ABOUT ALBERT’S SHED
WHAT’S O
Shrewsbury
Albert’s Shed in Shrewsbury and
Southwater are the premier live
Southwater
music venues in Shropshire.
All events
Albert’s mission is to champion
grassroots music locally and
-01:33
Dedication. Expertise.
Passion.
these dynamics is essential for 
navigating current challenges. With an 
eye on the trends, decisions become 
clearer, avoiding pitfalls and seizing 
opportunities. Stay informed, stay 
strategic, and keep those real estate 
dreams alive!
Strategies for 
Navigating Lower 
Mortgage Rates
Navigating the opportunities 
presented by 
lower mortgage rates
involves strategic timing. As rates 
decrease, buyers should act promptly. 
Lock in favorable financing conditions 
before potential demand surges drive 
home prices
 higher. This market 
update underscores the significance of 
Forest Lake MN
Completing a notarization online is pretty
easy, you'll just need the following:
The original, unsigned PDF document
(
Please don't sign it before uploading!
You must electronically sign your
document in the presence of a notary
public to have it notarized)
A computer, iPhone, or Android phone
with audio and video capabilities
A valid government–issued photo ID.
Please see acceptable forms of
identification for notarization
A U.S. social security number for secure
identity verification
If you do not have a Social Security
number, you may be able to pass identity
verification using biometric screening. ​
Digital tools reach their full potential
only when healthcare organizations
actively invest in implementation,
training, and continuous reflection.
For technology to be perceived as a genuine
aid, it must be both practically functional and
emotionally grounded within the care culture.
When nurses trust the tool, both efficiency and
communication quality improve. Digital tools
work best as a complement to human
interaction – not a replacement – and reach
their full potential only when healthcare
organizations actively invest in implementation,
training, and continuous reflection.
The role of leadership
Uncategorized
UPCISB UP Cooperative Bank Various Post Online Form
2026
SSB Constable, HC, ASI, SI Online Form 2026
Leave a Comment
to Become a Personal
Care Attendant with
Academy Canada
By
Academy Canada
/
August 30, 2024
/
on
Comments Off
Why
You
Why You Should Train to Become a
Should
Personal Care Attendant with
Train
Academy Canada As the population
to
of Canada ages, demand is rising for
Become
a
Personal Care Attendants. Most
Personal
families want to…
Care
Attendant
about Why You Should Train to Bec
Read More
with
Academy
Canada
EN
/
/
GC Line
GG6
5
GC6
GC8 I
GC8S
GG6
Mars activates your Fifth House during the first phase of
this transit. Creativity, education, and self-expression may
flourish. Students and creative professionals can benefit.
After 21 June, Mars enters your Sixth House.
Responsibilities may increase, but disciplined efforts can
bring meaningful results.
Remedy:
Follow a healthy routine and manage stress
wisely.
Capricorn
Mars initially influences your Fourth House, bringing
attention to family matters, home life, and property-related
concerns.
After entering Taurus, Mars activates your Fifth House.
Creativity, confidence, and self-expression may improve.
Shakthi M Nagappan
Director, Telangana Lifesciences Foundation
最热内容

------------------------------------------------------------------------

BRIEF: Repeat all of the records exactly.

REPLY:
ABOUT ALBERT’S SHED
WHAT’S O
Shrewsbury
Albert’s Shed in Shrewsbury and
Southwater are the premier live
Southwater
music venues in Shropshire.
All events
Albert’s mission is to champion
grassroots music locally and
-01:33
Dedication. Expertise.
Passion.
these dynamics is essential for 
navigating current challenges. With an 
eye on the trends, decisions become 
clearer, avoiding pitfalls and seizing 
opportunities. Stay informed, stay 
strategic, and keep those real estate 
dreams alive!
Strategies for 
Navigating Lower 
Mortgage Rates
Navigating the opportunities 
presented by 
lower mortgage rates
involves strategic timing. As rates 
decrease, buyers should act promptly. 
Lock in favorable financing conditions 
before potential demand surges drive 
home prices
 higher. This market 
update underscores the significance of 
Forest Lake MN
Completing a notarization online is pretty
easy, you'll just need the following:
The original, unsigned PDF document
(
Please don't sign it before uploading!
You must electronically sign your
document in the presence of a notary
public to have it notarized)
A computer, iPhone, or Android phone
with audio and video capabilities
A valid government–issued photo ID.
Please see acceptable forms of
identification for notarization
A U.S. social security number for secure
identity verification
If you do not have a Social Security
number, you may be able to pass identity
verification using biometric screening. ​
Digital tools reach their full potential
only when healthcare organizations
actively invest in implementation,
training, and continuous reflection.
For technology to be perceived as a genuine
aid, it must be both practically functional and
emotionally grounded within the care culture.
When nurses trust the tool, both efficiency and
communication quality improve. Digital tools
work best as a complement to human
interaction – not a replacement – and reach
their full potential only when healthcare
organizations actively invest in implementation,
training, and continuous reflection.
The role of leadership
Uncategorized
UPCISB UP Cooperative Bank Various Post Online Form
2026
SSB Constable, HC, ASI, SI Online Form 2026
Leave a Comment
to Become a Personal
Care Attendant with
Academy Canada
By
Academy Canada
/
August 30, 2024
/
on
Comments Off
Why
You
Why You Should Train to Become a
Should
Personal Care Attendant with
Train
Academy Canada As the population
to
of Canada ages, demand is rising for
Become
a
Personal Care Attendants. Most
Personal
families want to…
Care
Attendant
about Why You Should Train to Bec
Read More
with
Academy
Canada
EN
/
/
GC Line
GG6
5
GC6
GC8 I
GC8S
GG6
Mars activates your Fifth House during the first phase of
this transit. Creativity, education, and self-expression may
flourish. Students and creative professionals can benefit.
After 21 June, Mars enters your Sixth House.
Responsibilities may increase, but disciplined efforts can
bring meaningful results.
Remedy:
Follow a healthy routine and manage stress
wisely.
Capricorn
Mars initially influences your Fourth House, bringing
attention to family matters, home life, and property-related
concerns.
After entering Taurus, Mars activates your Fifth House.
Creativity, confidence, and self-expression may improve.
Shakthi M Nagappan
Director, Telangana Lifesciences Foundation
最热内容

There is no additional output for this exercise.